Tours : un professeur franco-marocain victime de pressions en amont d'un séminaire sur les Printemps arabes

Le professeur d'histoire politique de l'université de Rabat Maâti Monjib, déjà ciblé à de multiples reprises pour son engagement pour la liberté d'expression, a été empêché par les autorités marocaines de quitter le pays afin de se rendre à un séminaire à Tours le 14 octobre.

Invité à Tours dans le cadre d'un séminaire organisé par l'université le 14 octobre, l'universitaire franco-marocain Maâti Monjib a été retenu au Maroc par la police aux frontière marocaine à la mi-octobre. Aucune justification judiciaire n'a été invoquée pour l'empêcher de quitter le territoire marocain. 

Membre de "l'Equipe monde arabe et Méditerranée" (EMAM) du laboratoire CITERES, installé à l'université de Tours, Maâti Monjib devait intervenir dans le séminaire "Dix ans après les 'Printemps arabes' : quels sujets pour quelles recherches au Maghreb ?"

Une "persécution judiciaire" de plusieurs années

En revanche, ce n'est pas la première fois que ce professeur d'histoire politique de l'université de Rabat est la cible de pressions. Militant en faveur de la liberté d'expression et des droits humains et très critique du durcissement de la répression au Maroc, Maâti Monjib avait déjà été condamné à un an de prison ferme fin janvier pour "atteinte à la sécurité intérieure de l'État". 

"Maâti Monjib a été arbitrairement arrêté et détenu à l’isolement pendant presque trois mois dans le cadre d’une enquête", explique le Comité de soutien de l'universitaire en France, qui soutient également les journalistes Soulaiman Raissouni et Omar Radi, emprisonnés pour des raisons politiques. "Pendant cette détention, il a été condamné sans que ni lui ni ses avocats n’aient été informés de l’audience alors qu’il s’était, jusque-là, toujours présenté aux convocations de la police et de la justice."

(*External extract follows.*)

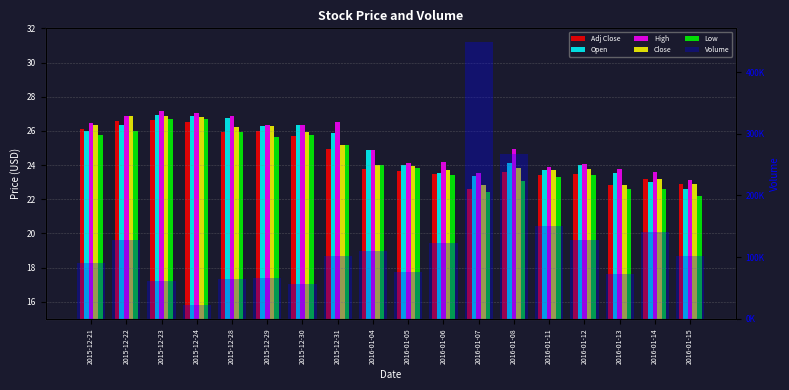

Which series has the largest total across all categories?

Volume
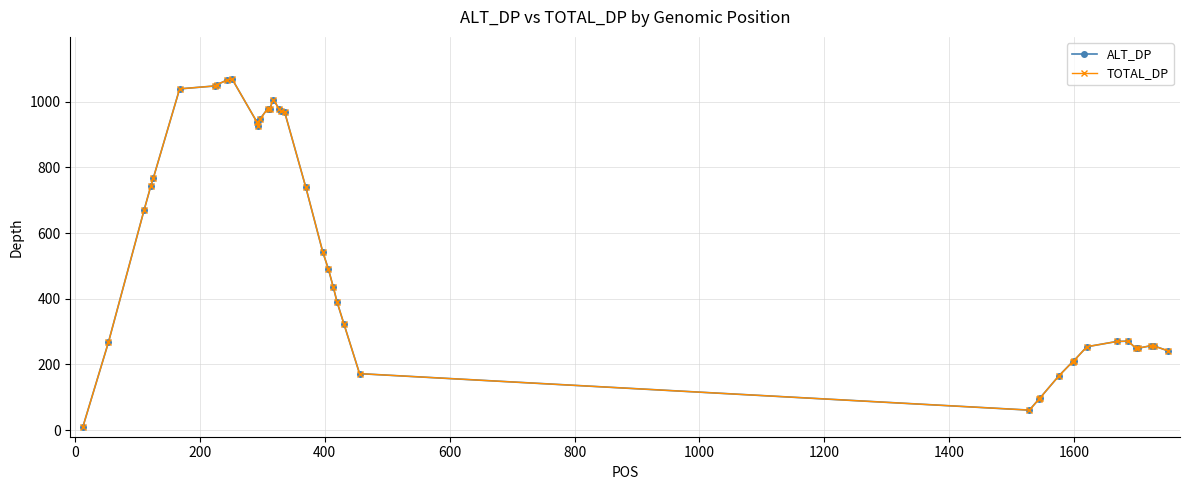

True or false: ALT_DP and TOTAL_DP cross at least once.

False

Remis en liberté provisoire le 23 mars, Maâti Monjib continue de faire face au gel de ses possessions et de son compte bancaire, ainsi qu'à la détérioration de son état de santé. Sa venue le 13 octobre en France, outre sa participation au séminaire à Tours, devait lui permettre de voir sa famille résidant dans le sud de l'Hexagon et d'honorer son rendez-vous auprès du cardiologue qui lui délivres les ordonnances pour la pathologie chronique dont il souffre. Pour protester contre cette violation de ses droits, l'universitaire franco-marocain a entamé une grève de la faim de trois jours.

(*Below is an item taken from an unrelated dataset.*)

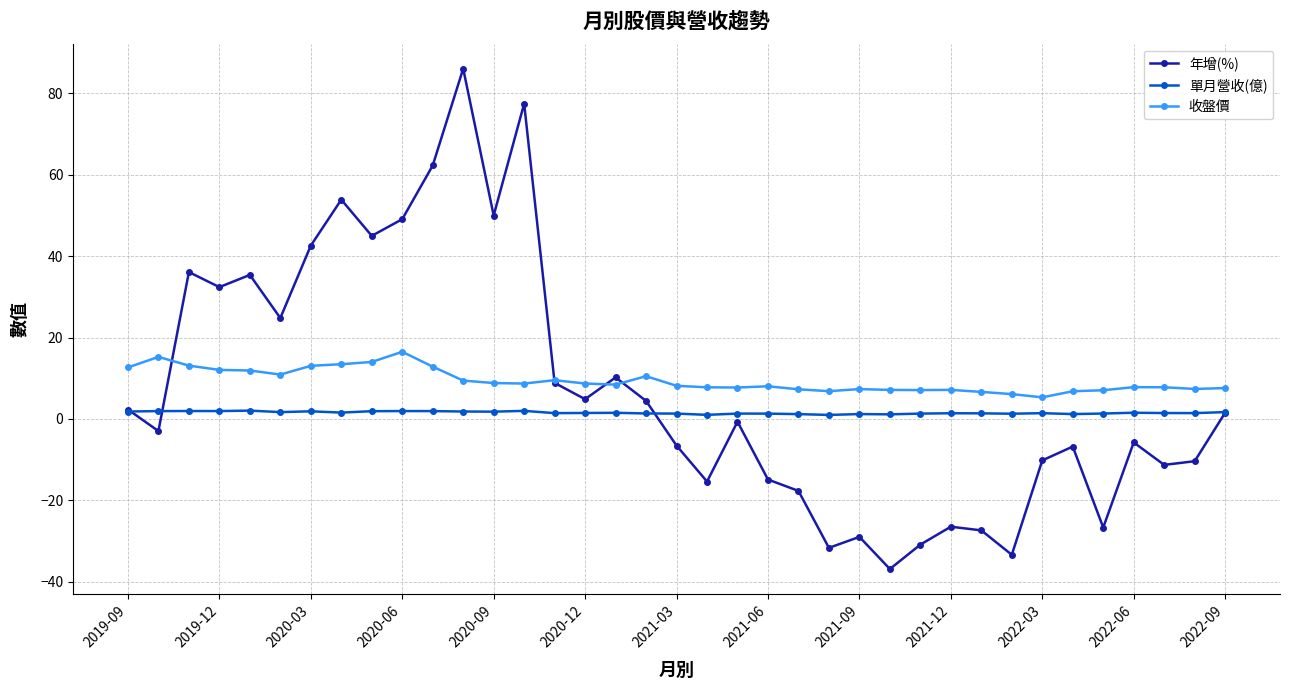

True or false: 單月營收(億) and 收盤價 cross at least once.

False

"Je ne peux me soigner au Maroc vu que mon compte bancaire et mes biens sont gelés illégalement", écrit Maâti Monjib dans un message à ses collègues du laboratoire tourangeau CITERES. "J’ai voulu vendre ma voiture pour subvenir à mes besoins et à celle de ma mère à ma charge j’ai découvert qu’elle aussi est saisie." Victime d'une grave maladie cardiaque, Maâti Monjib ne peut pas être soigné correctement au Maroc faute d'une "infrastructure médicale conséquente et connaissant de près mon état de santé et son évolution".

Dans un communiqué, le laboratoire CITERES ainsi que l’Université de Tours se sont indignés "contre cette énième violation des droits du Professeur Monjib qui subit une persécution judiciaire depuis plus de six ans à cause de ses activités académiques et de son engagement en faveur de la liberté d’expression et des droits de l’homme au Maroc". "L’Université de Tours - et l’UMR CITERES - réitèrent leur soutien au Professeur Monjib et à sa famille et poursuivront leurs démarches auprès du gouvernement français afin de stopper la persécution judiciaire dont le professeur Monjib et sa famille sont victimes et de lui permettre de voyager librement."